Not too long after the ballgame ended, but long enough to allow several Yankees to make their way over to Madison Square Garden, there was a magic act taking place in the Big Apple. Actually, there was a basketball game-Knicks-Pacers, Game 3 of the Eastern Conference Finals, to be precise-but Larry Johnson's improbable four-point play with six seconds left may have turned even David Copperfield a pretty shade of green. And more suddenly than Susan, Spike Lee was singing the Mo Better Blues.

Completing the triple crown for New Yorkers, at the same time the Knicks were polishing off Reggie and the Pacers, the largest crowd in New York racing history witnessed Lemon Drop Kid end Charismatic's run at history at the Belmont Stakes. The 85,000-plus fans seemed pretty disappointed when Charismatic's Triple Crown threat and career were both undone by injury, but it still was a fairly decent day for sports lovers in the Big Apple.

And now this!

A Yankees-Mets World Series. As one friend from the mecca of sports put it bluntly, this upcoming week will be the highlight of his life.

Great. What about the rest of us? Just a thought, but ever think of spreading the wealth a little? I mean, I come from Los Angeles, the city referred to as the other major sports market in this nation.

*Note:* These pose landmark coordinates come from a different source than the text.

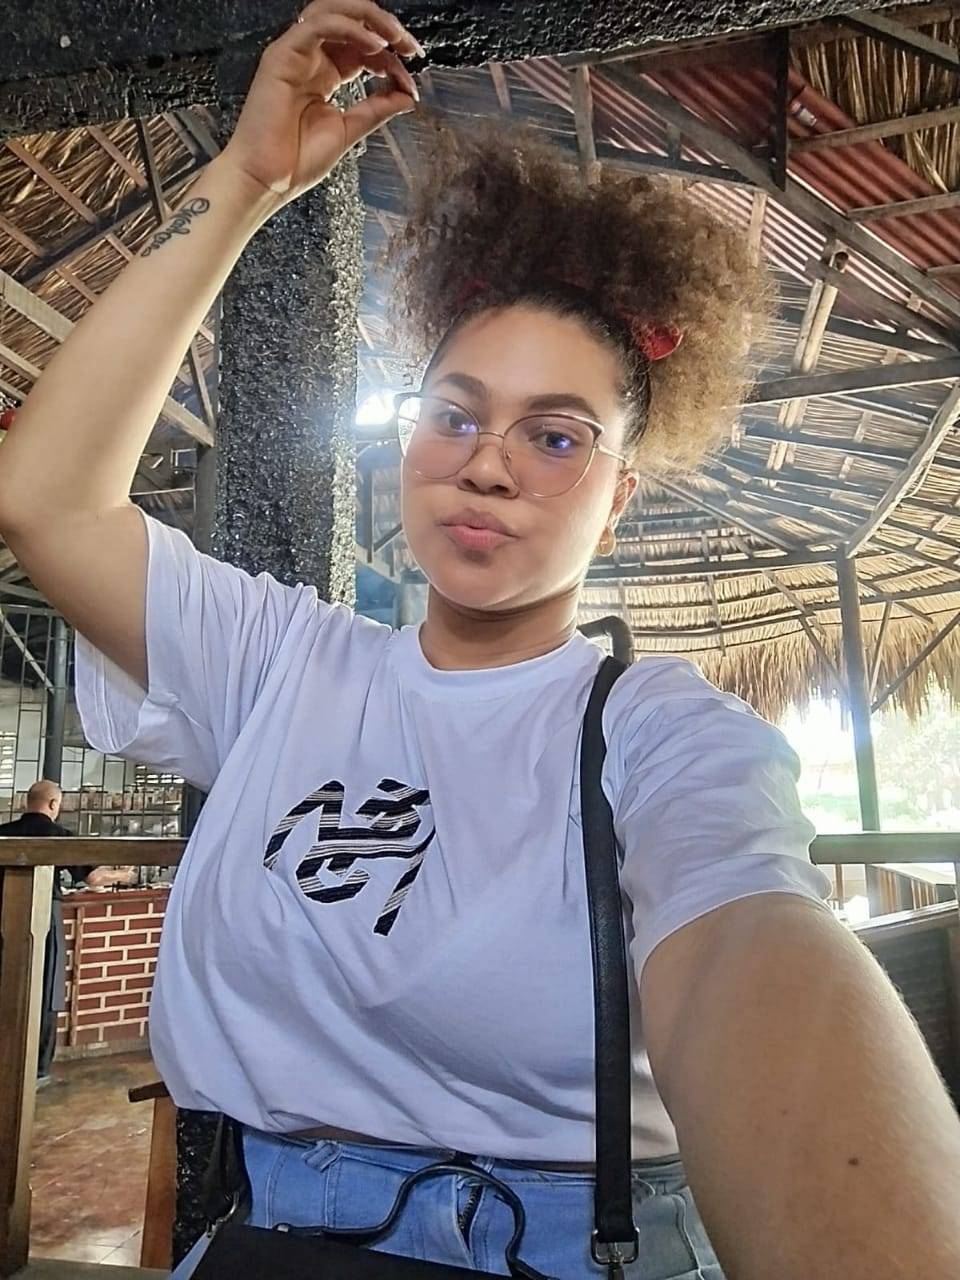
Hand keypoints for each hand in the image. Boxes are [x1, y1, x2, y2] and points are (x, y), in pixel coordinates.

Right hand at [222, 0, 421, 206]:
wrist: (267, 180)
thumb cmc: (295, 162)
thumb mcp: (349, 131)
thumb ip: (377, 109)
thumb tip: (406, 97)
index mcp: (324, 76)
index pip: (363, 50)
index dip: (391, 59)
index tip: (410, 82)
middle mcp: (309, 60)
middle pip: (350, 22)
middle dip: (385, 28)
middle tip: (410, 47)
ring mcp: (295, 55)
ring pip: (333, 11)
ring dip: (369, 20)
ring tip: (394, 40)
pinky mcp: (282, 55)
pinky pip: (318, 24)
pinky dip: (349, 29)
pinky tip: (373, 45)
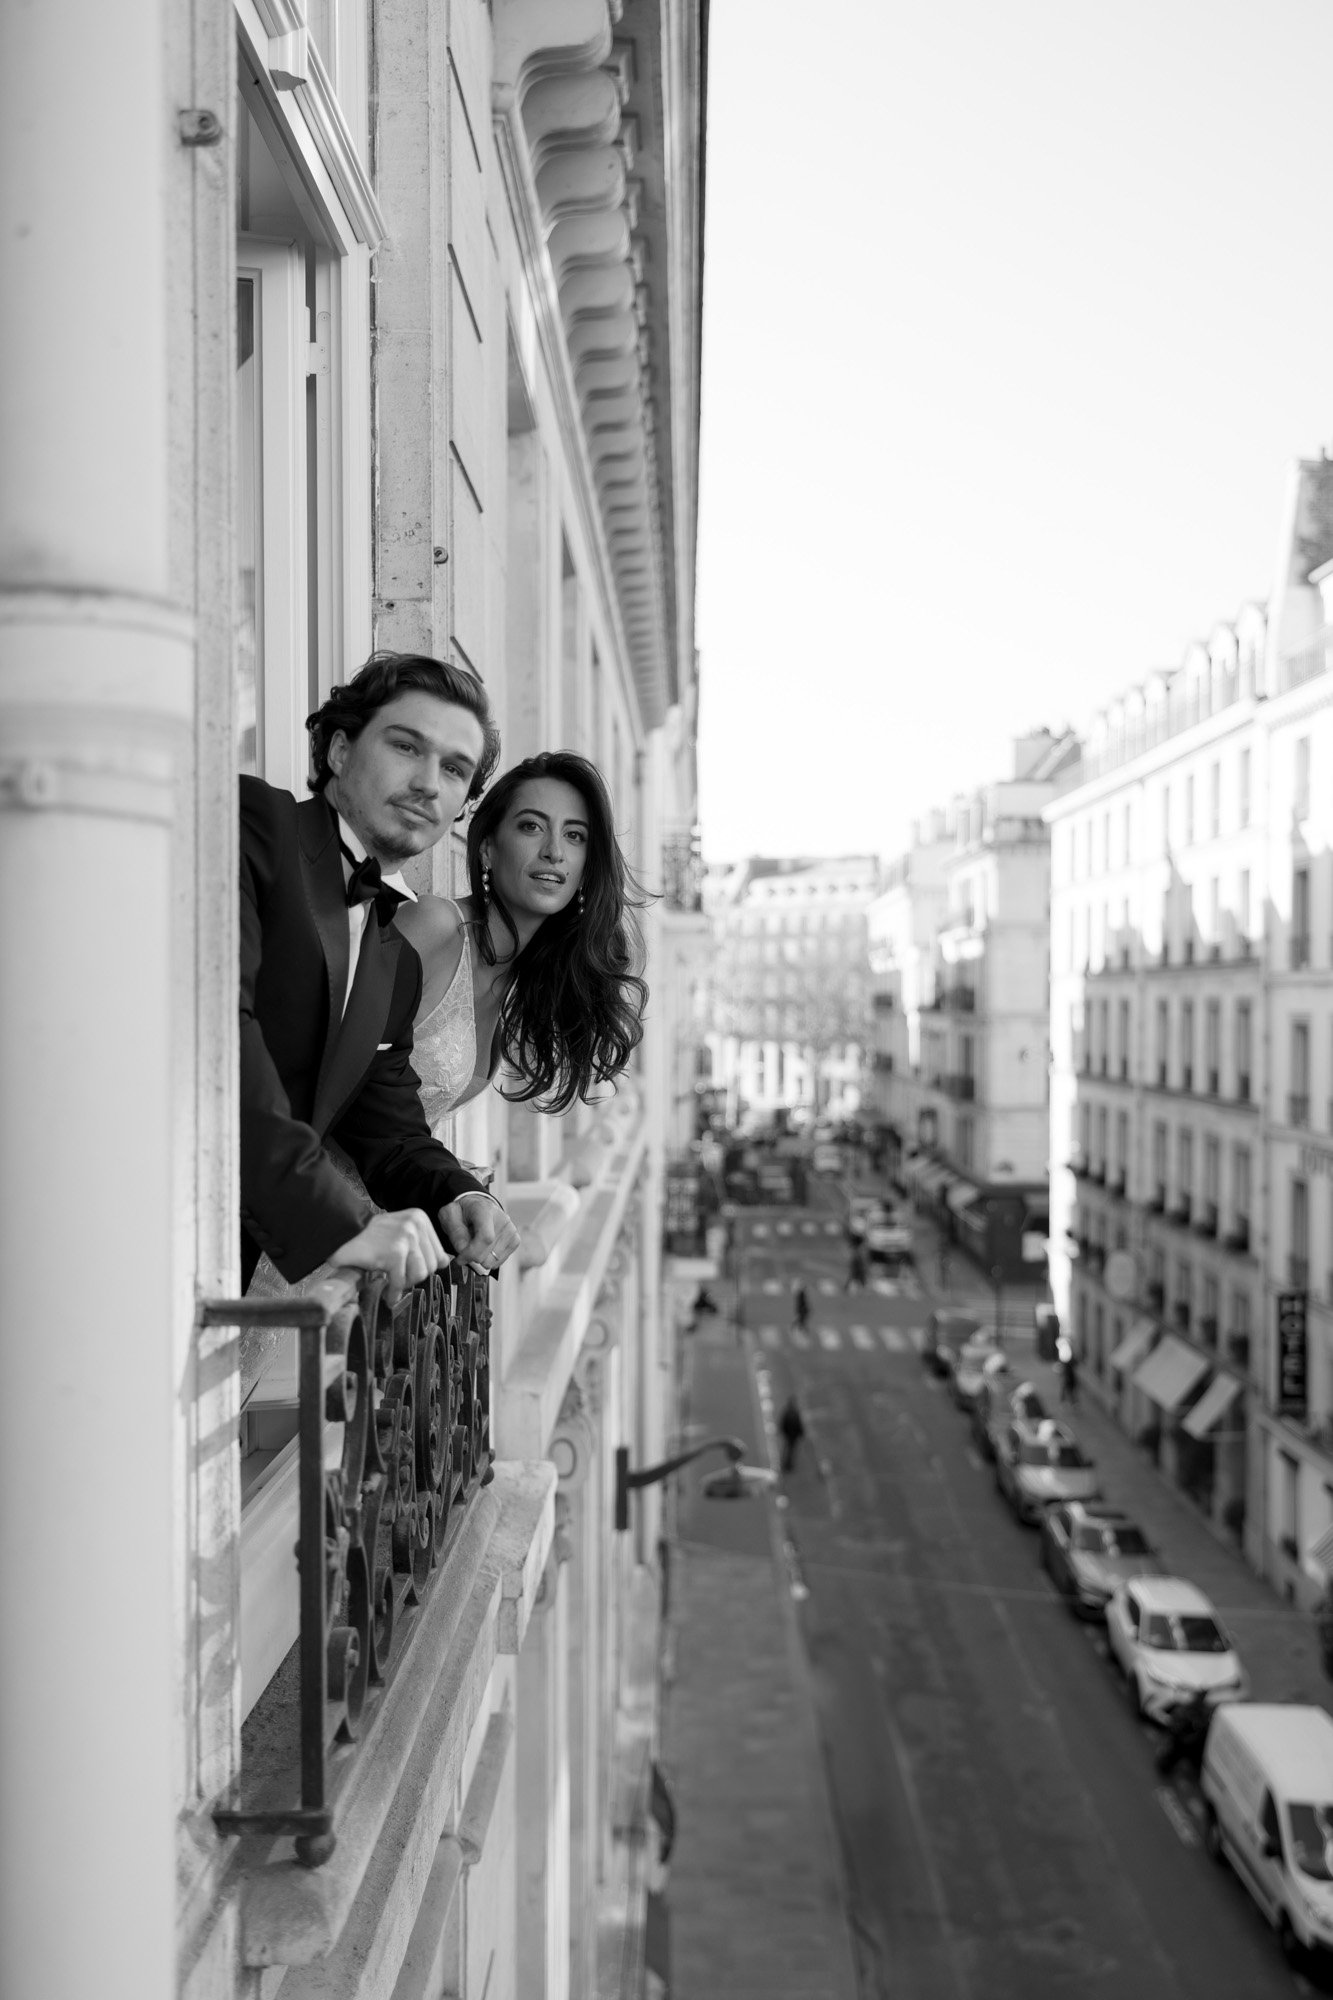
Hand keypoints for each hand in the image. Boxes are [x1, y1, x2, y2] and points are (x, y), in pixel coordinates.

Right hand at [329, 1207, 447, 1301]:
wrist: (343, 1233)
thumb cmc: (371, 1238)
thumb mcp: (402, 1233)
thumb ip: (424, 1245)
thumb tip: (446, 1262)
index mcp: (420, 1219)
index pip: (438, 1255)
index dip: (422, 1268)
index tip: (406, 1270)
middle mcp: (416, 1225)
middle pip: (431, 1266)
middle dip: (413, 1277)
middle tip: (397, 1277)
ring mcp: (406, 1237)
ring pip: (420, 1274)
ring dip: (404, 1283)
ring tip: (391, 1281)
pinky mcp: (394, 1252)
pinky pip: (401, 1281)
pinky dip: (393, 1292)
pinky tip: (387, 1294)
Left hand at [437, 1191, 520, 1274]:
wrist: (476, 1206)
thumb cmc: (462, 1212)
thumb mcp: (449, 1216)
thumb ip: (455, 1232)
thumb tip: (464, 1251)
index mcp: (485, 1210)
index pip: (486, 1237)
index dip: (472, 1253)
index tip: (460, 1258)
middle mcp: (503, 1219)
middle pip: (488, 1254)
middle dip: (472, 1256)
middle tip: (465, 1247)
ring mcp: (511, 1230)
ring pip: (492, 1261)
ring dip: (480, 1257)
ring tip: (476, 1243)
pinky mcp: (515, 1240)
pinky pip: (498, 1262)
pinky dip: (488, 1259)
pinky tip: (484, 1247)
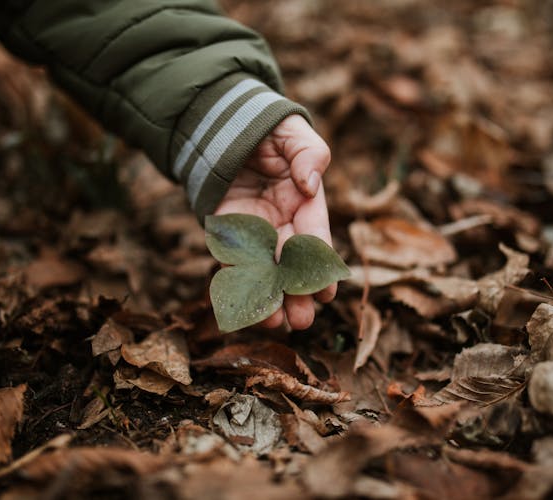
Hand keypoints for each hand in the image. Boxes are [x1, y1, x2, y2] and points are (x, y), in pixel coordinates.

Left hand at [214, 114, 334, 329]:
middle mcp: (283, 222)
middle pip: (292, 264)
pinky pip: (232, 262)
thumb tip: (311, 183)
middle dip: (298, 293)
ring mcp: (256, 231)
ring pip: (265, 271)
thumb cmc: (269, 129)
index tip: (325, 291)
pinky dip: (237, 284)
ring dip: (270, 298)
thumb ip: (309, 154)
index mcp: (305, 202)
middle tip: (303, 321)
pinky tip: (242, 306)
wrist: (227, 126)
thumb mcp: (294, 133)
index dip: (319, 264)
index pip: (314, 236)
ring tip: (274, 323)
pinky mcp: (229, 233)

Might as well be the "other Triangle university," or the "other religion" in Utah. As a lifetime resident of the City of Angels, I can tell you no amount of counting my lucky stars will ever bring about a Freeway Series between the Dodgers and my beloved Angels. It's just never gonna happen.

So why New York?

Forgive the whining, but it just ain't fair.

I'll tell you what would be fair. Maybe a reprisal of the 1989 earthquake that rocked the Bay area and threw into complete chaos a World Series billed as an epic Battle by the Bay. It may have been epic and unforgettable, but it was anything except good for Oakland, San Francisco or their respective teams.

Maybe a nice major earthquake would divert a little attention away from New York and its fancy Subway Series. Oh wait, earthquakes only happen in California.

Damn.

Brody Greenwald is a senior and the sports editor of The Chronicle. He hopes to graduate this spring so he can never step inside 301 Flowers again.